___ DATA FOR ANALYSIS
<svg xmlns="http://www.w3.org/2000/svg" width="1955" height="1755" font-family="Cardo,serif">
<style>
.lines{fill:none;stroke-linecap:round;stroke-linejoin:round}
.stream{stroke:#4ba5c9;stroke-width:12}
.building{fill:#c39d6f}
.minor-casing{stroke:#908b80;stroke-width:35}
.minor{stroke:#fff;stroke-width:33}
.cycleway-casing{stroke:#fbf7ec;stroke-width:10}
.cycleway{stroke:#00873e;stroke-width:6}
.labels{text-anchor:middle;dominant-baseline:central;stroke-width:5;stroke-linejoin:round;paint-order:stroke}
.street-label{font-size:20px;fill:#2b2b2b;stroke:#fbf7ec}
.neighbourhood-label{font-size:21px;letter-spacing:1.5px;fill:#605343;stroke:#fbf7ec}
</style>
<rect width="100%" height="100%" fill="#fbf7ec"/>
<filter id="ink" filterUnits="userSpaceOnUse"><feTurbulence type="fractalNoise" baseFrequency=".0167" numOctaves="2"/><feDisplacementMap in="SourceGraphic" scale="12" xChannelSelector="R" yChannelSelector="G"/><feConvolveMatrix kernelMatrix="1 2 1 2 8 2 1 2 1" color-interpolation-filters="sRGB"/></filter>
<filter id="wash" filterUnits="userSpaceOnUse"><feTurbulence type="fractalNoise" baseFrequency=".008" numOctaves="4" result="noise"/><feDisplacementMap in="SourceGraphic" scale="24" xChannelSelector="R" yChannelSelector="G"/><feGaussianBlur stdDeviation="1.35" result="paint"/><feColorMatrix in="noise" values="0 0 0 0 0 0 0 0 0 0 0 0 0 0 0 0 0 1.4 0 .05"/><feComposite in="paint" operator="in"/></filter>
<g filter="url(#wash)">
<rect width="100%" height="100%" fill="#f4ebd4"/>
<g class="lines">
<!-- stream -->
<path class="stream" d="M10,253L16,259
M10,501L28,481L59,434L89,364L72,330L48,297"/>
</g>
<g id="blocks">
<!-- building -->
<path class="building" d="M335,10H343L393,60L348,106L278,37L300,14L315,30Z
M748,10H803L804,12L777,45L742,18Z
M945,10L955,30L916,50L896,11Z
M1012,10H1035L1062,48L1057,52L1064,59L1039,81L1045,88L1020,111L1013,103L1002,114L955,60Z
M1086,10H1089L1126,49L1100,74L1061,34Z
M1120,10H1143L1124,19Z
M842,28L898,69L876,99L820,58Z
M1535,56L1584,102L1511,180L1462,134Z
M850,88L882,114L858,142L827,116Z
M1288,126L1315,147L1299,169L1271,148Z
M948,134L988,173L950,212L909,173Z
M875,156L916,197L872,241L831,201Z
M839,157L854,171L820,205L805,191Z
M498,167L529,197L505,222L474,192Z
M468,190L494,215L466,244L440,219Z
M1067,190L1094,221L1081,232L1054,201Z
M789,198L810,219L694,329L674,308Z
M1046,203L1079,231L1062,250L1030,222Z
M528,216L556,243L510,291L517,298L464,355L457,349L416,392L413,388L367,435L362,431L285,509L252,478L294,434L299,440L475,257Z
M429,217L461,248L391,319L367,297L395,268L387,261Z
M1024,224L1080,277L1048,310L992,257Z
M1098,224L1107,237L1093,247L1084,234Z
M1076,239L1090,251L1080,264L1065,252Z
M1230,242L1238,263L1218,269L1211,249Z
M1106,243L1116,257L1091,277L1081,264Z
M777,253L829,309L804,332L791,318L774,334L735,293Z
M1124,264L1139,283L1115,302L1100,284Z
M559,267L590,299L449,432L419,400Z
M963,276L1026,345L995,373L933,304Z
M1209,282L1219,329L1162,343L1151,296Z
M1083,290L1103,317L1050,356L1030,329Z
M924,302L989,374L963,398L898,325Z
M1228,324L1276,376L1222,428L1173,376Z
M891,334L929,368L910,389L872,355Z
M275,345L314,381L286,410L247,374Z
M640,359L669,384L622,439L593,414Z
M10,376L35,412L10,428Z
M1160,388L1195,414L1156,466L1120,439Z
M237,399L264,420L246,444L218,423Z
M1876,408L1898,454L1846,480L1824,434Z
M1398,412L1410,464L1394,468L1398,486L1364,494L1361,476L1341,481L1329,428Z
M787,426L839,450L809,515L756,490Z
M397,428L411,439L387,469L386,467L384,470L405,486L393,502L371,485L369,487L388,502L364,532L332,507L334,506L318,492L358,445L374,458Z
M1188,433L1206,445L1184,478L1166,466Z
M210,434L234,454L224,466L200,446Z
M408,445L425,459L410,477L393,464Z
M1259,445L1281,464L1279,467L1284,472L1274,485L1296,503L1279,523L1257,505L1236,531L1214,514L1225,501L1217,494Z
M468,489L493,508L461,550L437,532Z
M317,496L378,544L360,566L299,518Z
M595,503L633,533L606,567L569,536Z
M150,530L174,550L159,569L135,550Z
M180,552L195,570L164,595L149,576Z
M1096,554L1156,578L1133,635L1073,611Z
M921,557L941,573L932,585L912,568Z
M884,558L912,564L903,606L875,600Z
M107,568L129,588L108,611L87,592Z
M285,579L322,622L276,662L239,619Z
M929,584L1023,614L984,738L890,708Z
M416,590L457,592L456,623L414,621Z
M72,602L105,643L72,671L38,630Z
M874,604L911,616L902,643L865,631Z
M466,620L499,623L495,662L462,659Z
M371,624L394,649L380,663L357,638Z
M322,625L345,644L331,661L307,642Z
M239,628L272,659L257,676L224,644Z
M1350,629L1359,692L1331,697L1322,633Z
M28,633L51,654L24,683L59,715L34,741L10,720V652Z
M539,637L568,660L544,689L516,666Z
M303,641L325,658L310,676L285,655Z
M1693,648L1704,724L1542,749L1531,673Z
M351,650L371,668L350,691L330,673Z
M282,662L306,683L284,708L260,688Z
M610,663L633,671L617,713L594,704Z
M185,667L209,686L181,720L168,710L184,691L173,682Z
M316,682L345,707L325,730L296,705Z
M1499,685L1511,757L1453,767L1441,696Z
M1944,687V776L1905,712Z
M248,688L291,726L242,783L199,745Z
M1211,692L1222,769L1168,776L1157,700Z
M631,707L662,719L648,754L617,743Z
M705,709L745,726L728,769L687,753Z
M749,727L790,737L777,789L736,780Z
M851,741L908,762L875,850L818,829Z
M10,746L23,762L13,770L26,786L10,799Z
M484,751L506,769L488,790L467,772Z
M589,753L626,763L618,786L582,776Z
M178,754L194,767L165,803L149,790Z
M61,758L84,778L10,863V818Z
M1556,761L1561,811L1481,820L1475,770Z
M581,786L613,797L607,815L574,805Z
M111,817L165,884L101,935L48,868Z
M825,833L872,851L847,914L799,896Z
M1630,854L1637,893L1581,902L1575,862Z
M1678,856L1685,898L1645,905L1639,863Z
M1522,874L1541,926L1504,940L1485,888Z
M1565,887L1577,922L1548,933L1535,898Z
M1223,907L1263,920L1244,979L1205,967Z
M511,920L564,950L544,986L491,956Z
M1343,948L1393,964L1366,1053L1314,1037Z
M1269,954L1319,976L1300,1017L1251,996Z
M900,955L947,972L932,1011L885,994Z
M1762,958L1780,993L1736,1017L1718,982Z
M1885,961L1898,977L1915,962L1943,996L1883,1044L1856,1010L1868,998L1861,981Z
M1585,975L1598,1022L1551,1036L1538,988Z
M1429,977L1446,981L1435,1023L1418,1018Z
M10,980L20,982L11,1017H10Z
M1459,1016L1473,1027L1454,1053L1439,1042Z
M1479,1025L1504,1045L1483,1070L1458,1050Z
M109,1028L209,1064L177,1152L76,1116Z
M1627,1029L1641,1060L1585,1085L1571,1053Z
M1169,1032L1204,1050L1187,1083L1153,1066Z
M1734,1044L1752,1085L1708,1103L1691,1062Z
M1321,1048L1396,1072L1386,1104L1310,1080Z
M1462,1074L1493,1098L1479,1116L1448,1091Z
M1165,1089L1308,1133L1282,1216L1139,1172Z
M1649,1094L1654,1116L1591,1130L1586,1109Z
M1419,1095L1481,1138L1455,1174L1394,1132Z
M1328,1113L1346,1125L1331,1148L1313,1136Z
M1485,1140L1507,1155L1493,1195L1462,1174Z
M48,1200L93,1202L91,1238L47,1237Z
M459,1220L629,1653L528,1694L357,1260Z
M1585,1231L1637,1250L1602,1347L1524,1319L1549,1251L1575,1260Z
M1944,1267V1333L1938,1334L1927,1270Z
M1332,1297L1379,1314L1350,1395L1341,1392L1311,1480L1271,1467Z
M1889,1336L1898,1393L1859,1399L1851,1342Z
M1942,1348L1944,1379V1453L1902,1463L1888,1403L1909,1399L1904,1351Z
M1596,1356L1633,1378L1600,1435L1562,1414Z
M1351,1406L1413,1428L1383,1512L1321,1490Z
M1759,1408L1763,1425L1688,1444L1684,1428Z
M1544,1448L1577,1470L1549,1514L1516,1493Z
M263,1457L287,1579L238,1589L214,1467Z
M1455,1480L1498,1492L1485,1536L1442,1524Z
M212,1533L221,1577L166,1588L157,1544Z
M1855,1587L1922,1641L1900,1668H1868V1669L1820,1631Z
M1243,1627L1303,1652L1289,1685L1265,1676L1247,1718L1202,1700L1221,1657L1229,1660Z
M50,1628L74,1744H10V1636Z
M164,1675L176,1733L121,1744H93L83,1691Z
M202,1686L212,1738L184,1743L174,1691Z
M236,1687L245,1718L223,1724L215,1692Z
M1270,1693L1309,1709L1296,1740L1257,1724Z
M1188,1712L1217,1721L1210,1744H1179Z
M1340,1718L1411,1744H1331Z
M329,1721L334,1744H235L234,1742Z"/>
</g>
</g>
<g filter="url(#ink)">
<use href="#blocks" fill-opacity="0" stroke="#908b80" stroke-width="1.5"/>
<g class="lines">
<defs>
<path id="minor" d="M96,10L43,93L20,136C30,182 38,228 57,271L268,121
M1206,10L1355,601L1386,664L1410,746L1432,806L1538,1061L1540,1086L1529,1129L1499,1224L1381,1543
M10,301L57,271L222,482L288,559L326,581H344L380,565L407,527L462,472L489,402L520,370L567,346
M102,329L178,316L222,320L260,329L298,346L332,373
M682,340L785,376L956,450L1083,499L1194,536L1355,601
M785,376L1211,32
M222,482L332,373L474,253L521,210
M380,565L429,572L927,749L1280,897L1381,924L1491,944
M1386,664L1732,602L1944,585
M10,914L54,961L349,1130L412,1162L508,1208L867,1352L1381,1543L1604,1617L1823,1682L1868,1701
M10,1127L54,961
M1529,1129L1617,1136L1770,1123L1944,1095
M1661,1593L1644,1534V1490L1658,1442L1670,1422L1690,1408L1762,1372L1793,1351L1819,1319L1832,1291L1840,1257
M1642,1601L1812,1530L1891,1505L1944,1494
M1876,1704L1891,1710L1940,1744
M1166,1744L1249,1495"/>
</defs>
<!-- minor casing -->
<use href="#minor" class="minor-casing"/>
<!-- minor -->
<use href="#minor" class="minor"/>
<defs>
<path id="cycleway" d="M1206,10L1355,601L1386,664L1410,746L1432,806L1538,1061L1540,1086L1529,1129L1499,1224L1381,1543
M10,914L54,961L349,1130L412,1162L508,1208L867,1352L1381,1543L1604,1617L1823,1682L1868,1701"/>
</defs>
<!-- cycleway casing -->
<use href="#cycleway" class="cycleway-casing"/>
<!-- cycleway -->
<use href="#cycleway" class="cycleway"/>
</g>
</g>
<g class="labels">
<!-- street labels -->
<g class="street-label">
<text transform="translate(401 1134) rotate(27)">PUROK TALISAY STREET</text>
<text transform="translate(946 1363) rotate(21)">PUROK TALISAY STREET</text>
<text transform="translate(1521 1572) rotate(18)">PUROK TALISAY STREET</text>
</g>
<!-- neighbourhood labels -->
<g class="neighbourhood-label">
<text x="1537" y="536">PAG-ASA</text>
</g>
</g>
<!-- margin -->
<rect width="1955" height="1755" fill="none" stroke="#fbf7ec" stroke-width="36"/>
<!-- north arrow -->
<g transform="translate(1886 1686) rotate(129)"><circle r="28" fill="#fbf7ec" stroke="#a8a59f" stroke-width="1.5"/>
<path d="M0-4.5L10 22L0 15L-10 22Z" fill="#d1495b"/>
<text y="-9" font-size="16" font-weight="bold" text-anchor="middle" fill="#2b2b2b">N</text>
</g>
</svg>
______
WHAT THE TASK ASKS:
Search the records line by line for the word "feTurbulence" and copy every line where it appears.

EXERCISE RESPONSE:
<filter id="ink" filterUnits="userSpaceOnUse"><feTurbulence type="fractalNoise" baseFrequency=".0167" numOctaves="2"/><feDisplacementMap in="SourceGraphic" scale="12" xChannelSelector="R" yChannelSelector="G"/><feConvolveMatrix kernelMatrix="1 2 1 2 8 2 1 2 1" color-interpolation-filters="sRGB"/></filter>
<filter id="wash" filterUnits="userSpaceOnUse"><feTurbulence type="fractalNoise" baseFrequency=".008" numOctaves="4" result="noise"/><feDisplacementMap in="SourceGraphic" scale="24" xChannelSelector="R" yChannelSelector="G"/><feGaussianBlur stdDeviation="1.35" result="paint"/><feColorMatrix in="noise" values="0 0 0 0 0 0 0 0 0 0 0 0 0 0 0 0 0 1.4 0 .05"/><feComposite in="paint" operator="in"/></filter>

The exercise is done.